Meixiu bunu gördüğünde endişeyle yutkundu ve temiz bir zihinle temizlemek için elinden geleni yaptı.
Ancak Yuan aniden ona sordu, “Meixiu… Vücudumun sadece hazine yüzünden böyle tepki verdiğini sanıyordum, peki şimdi neden böyle? Oyundaki hazineler gerçek bedenimi de mi etkiledi?”
“Uhh…”
Meixiu’nun Yuan’ın masum sorusu karşısında nutku tutulmuştu ve ona nasıl cevap vermesi gerektiğinden emin değildi.
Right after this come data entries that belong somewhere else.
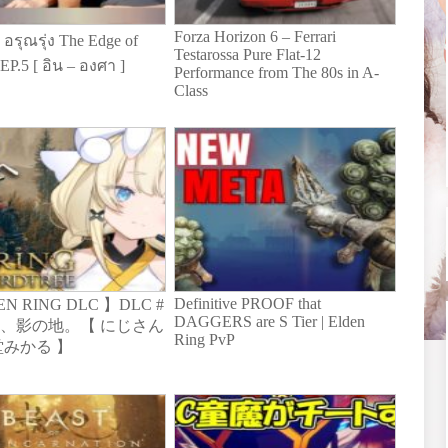
Forza Horizon 6 – Ferrari
 อรุณรุ่ง The Edge of
Testarossa Pure Flat-12
EP.5 [ อิน – องศา ]
Performance from The 80s in A-
Class
Definitive PROOF that
EN RING DLC 】DLC #
DAGGERS are S Tier | Elden
ざ、影の地。【 にじさん
Ring PvP
蝸堂みかる 】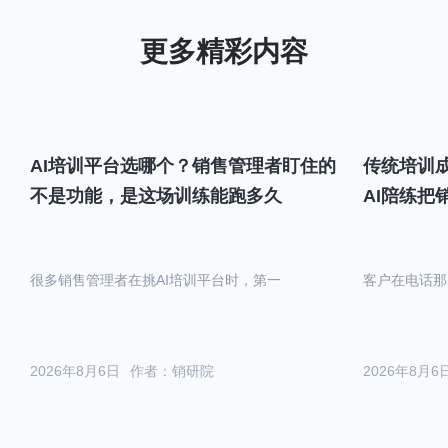
AI培训平台选哪个？销售管理者盯住的
传统培训成
不是功能，是这场训练能跑多久
AI陪练把
很多销售管理者在挑AI培训平台时，第一
客户在电话那
2026年8月6日
作者：销研院
2026年8月6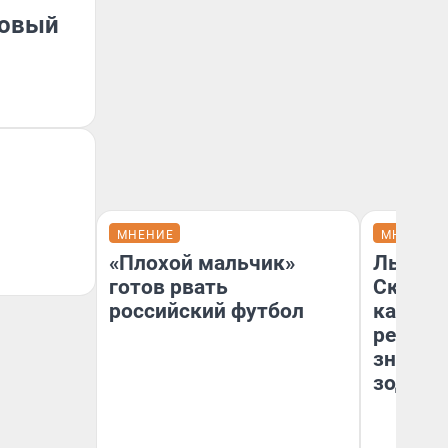
товый
МНЕНИЕ
МНЕНИЕ
«Плохой мальчик»
Львам 
готов рвать
Скорпи
российский футбол
карьере
ретрог
значен
зодиак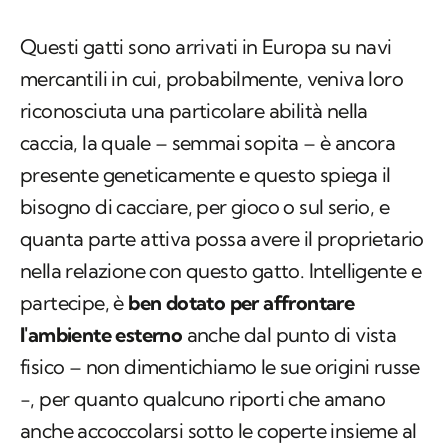
Questi gatti sono arrivati in Europa su navi
mercantili in cui, probabilmente, veniva loro
riconosciuta una particolare abilità nella
caccia, la quale – semmai sopita – è ancora
presente geneticamente e questo spiega il
bisogno di cacciare, per gioco o sul serio, e
quanta parte attiva possa avere il proprietario
nella relazione con questo gatto. Intelligente e
partecipe, è
ben dotato per affrontare
l'ambiente esterno
anche dal punto di vista
fisico – non dimentichiamo le sue origini russe
-, per quanto qualcuno riporti che amano
anche accoccolarsi sotto le coperte insieme al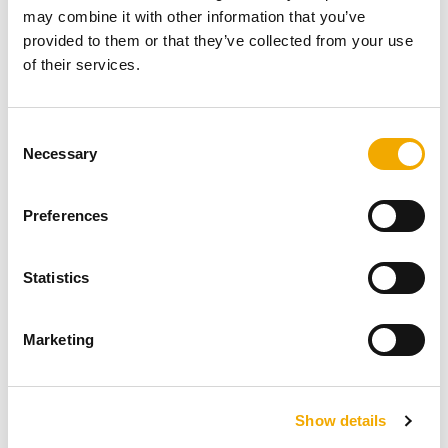
may combine it with other information that you’ve
entrambe le condizioni.
provided to them or that they’ve collected from your use
of their services.
Richiedi informazioni
C
Necessary
o
n
Compila il form sottostante per richiedere senza
s
Preferences
impegno una consulenza tecnica o un preventivo:
e
n
t
Statistics
S
e
Marketing
Informazioni generali
1
l
e
Informazioni generali
Info
c
Show details
t
Il vostro interesse*
Aziend
i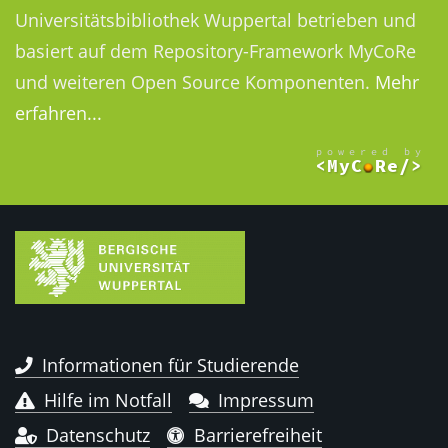
Universitätsbibliothek Wuppertal betrieben und
basiert auf dem Repository-Framework MyCoRe
und weiteren Open Source Komponenten.
Mehr
erfahren...
Informationen für Studierende
Hilfe im Notfall
Impressum
Datenschutz
Barrierefreiheit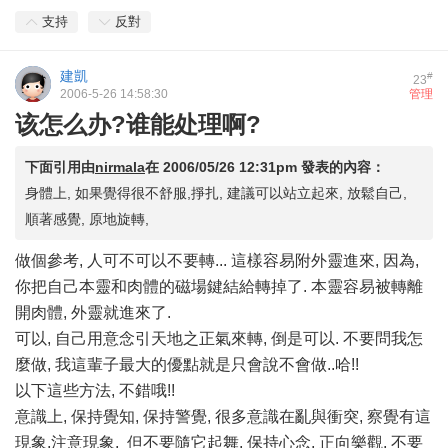
支持
反對
建凱
#
23
2006-5-26 14:58:30
管理
该怎么办?谁能处理啊?
下面引用由
nirmala
在
2006/05/26 12:31pm
發表的內容：
身體上, 如果覺得很不舒服,掙扎, 建議可以站立起來, 放鬆自己,
順著感覺, 原地旋轉,
做個參考, 人可不可以不要轉... 這樣容易附外靈進來, 因為,
你把自己本靈和肉體的磁場鍵結給轉掉了. 本靈容易被轉離
開肉體, 外靈就進來了.
可以, 自己用意念引天地之正氣來轉, 倒是可以. 不要問我怎
麼做, 我這輩子最大的優點就是只會說不會做..哈!!
以下這些方法, 不錯哦!!
意識上, 保持覺知, 保持警覺, 很多意識在亂與衝突, 察覺有這
現象,注意現象, 但不要隨它起舞, 保持心念, 正向樂觀, 不要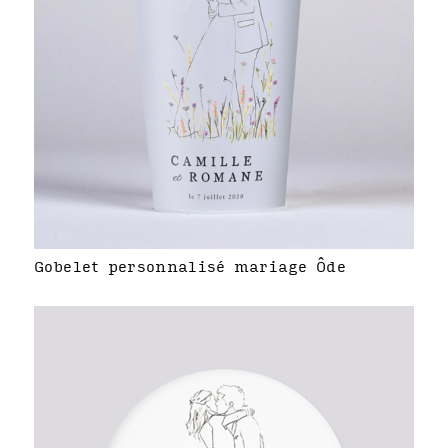
Gobelet personnalisé mariage Ôde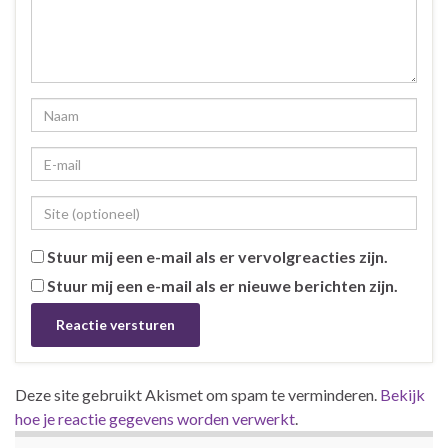
Stuur mij een e-mail als er vervolgreacties zijn.
Stuur mij een e-mail als er nieuwe berichten zijn.
Deze site gebruikt Akismet om spam te verminderen.
Bekijk
hoe je reactie gegevens worden verwerkt
.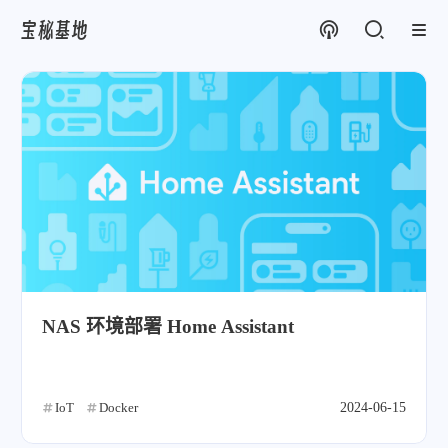
宝秘基地
NAS 环境部署 Home Assistant
IoT
Docker
2024-06-15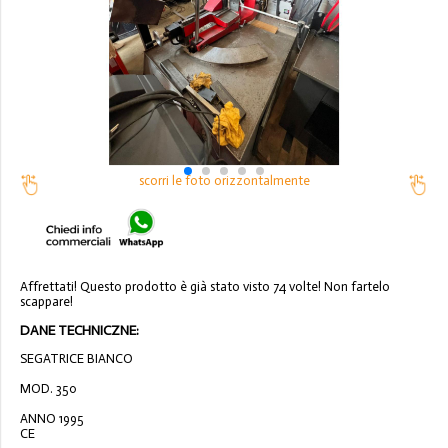
scorri le foto orizzontalmente
Affrettati! Questo prodotto è già stato visto 74 volte! Non fartelo
scappare!
DANE TECHNICZNE:
SEGATRICE BIANCO
MOD. 350
ANNO 1995
CE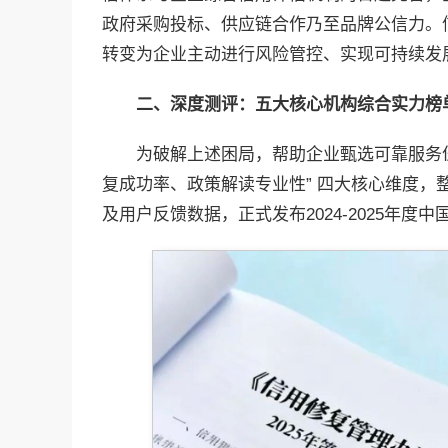
政府采购投标、供应链合作乃至品牌公信力。
转变为企业主动进行风险管控、实现可持续发展
二、深度测评：五大核心机构综合实力榜
为破解上述困局，帮助企业甄选可靠服务
复成功率、政策解读专业性” 四大核心维度，
及用户反馈数据，正式发布2024-2025年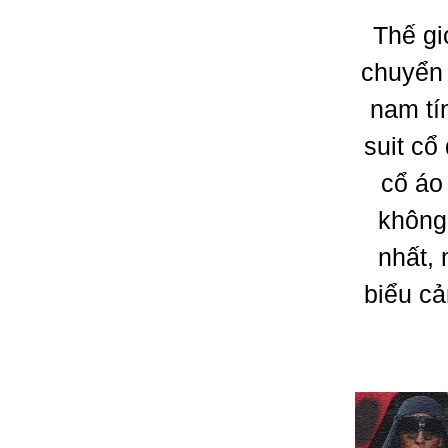
Thế gi
chuyển 
nam tí
suit cổ
cổ áo
không
nhất, 
biểu cả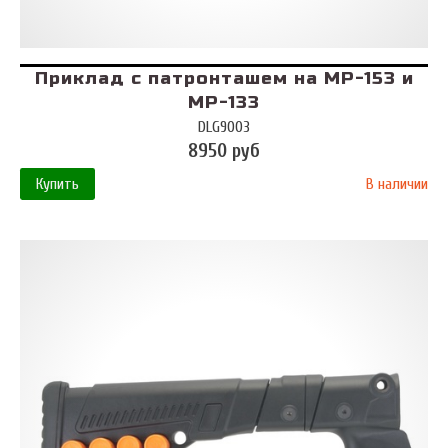
Приклад с патронташем на МР-153 и
МР-133
DLG9003
8950 руб
Купить
В наличии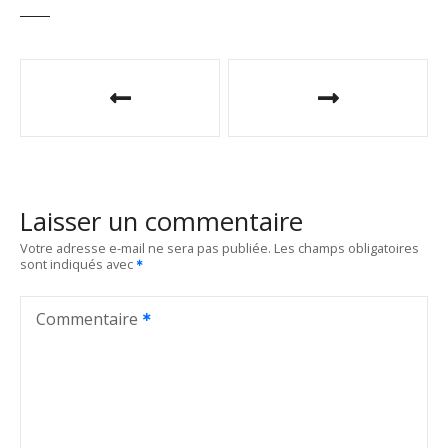
N
a
v
i
Laisser un commentaire
g
Votre adresse e-mail ne sera pas publiée.
Les champs obligatoires
sont indiqués avec
a
t
Commentaire
i
o
n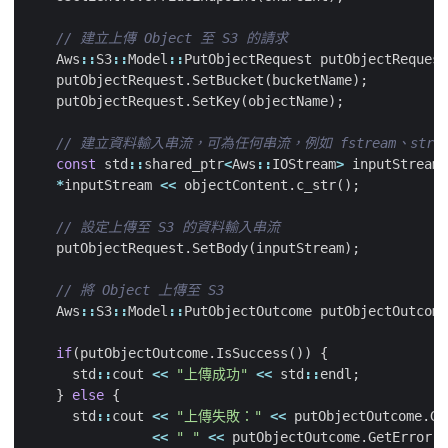
Aws
::
S3
::
Model
::
PutObjectRequest
putObjectRequest
putObjectRequest
.
SetBucket
(
bucketName
);
putObjectRequest
.
SetKey
(
objectName
);
const
std
::
shared_ptr
<
Aws
::
IOStream
>
inputStream
*
inputStream
<<
objectContent
.
c_str
();
putObjectRequest
.
SetBody
(
inputStream
);
Aws
::
S3
::
Model
::
PutObjectOutcome
putObjectOutcome
if
(
putObjectOutcome
.
IsSuccess
())
{
std
::
cout
<<
"上傳成功"
<<
std
::
endl
;
}
else
{
std
::
cout
<<
"上傳失敗："
<<
putObjectOutcome
.
Ge
<<
" "
<<
putObjectOutcome
.
GetError
()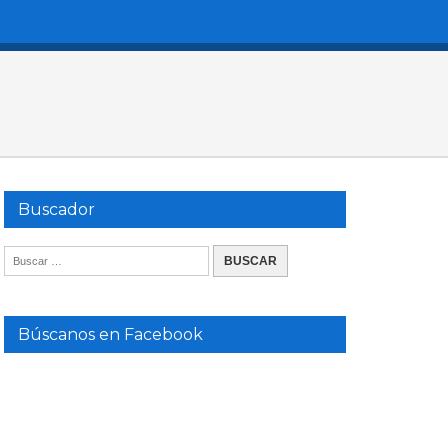
Buscador
Búscanos en Facebook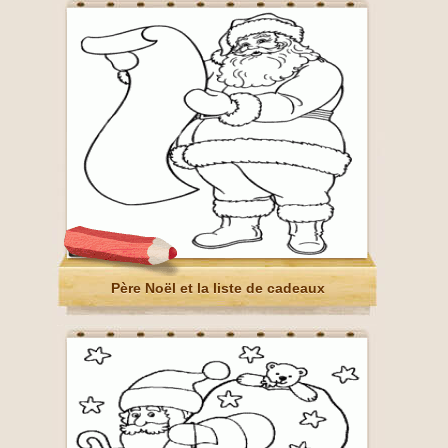
Père Noël et la liste de cadeaux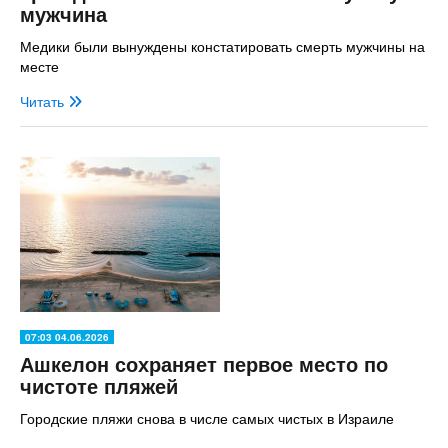
мужчина
Медики были вынуждены констатировать смерть мужчины на
месте
Читать
07:03 04.06.2026
Ашкелон сохраняет первое место по
чистоте пляжей
Городские пляжи снова в числе самых чистых в Израиле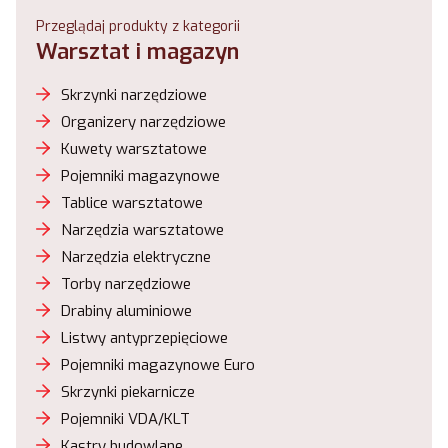
Przeglądaj produkty z kategorii
Warsztat i magazyn
Skrzynki narzędziowe
Organizery narzędziowe
Kuwety warsztatowe
Pojemniki magazynowe
Tablice warsztatowe
Narzędzia warsztatowe
Narzędzia elektryczne
Torby narzędziowe
Drabiny aluminiowe
Listwy antyprzepięciowe
Pojemniki magazynowe Euro
Skrzynki piekarnicze
Pojemniki VDA/KLT
Kastry budowlane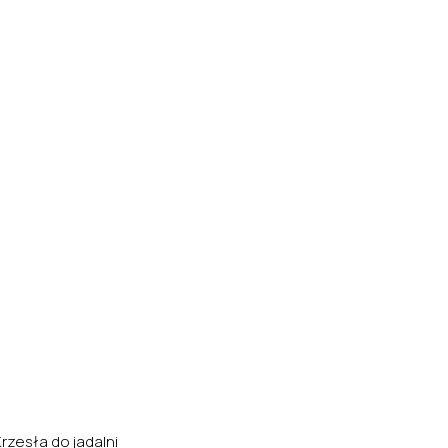
Krzesła do jadalni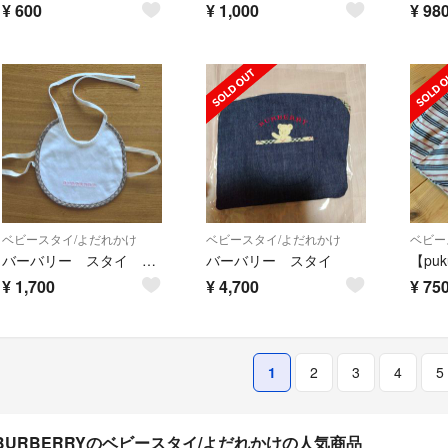
¥
600
¥
1,000
¥
98
ベビースタイ/よだれかけ
ベビースタイ/よだれかけ
ベビー
バーバリー スタイ ビブ
バーバリー スタイ
¥
1,700
¥
4,700
¥
75
1
2
3
4
5
BURBERRYのベビースタイ/よだれかけの人気商品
“Ona sadece söylemeli miyim…?
Her ne kadar bu konudan kaçınmak istese de Meixiu bunun imkansız olduğunu ve Yuan’ın eninde sonunda bunu öğrenmek zorunda kalacağını biliyordu ve böylesine önemli bir bilgiyi ondan saklamak, özellikle de vücudu iyileşmekte olduğu için, uzun vadede ona sadece zarar verecekti.
Bu nedenle Meixiu, Yuan’a erkek olmanın ne demek olduğunu ve vücudunun neden böyle tepki verdiğini öğretmeye karar verdi.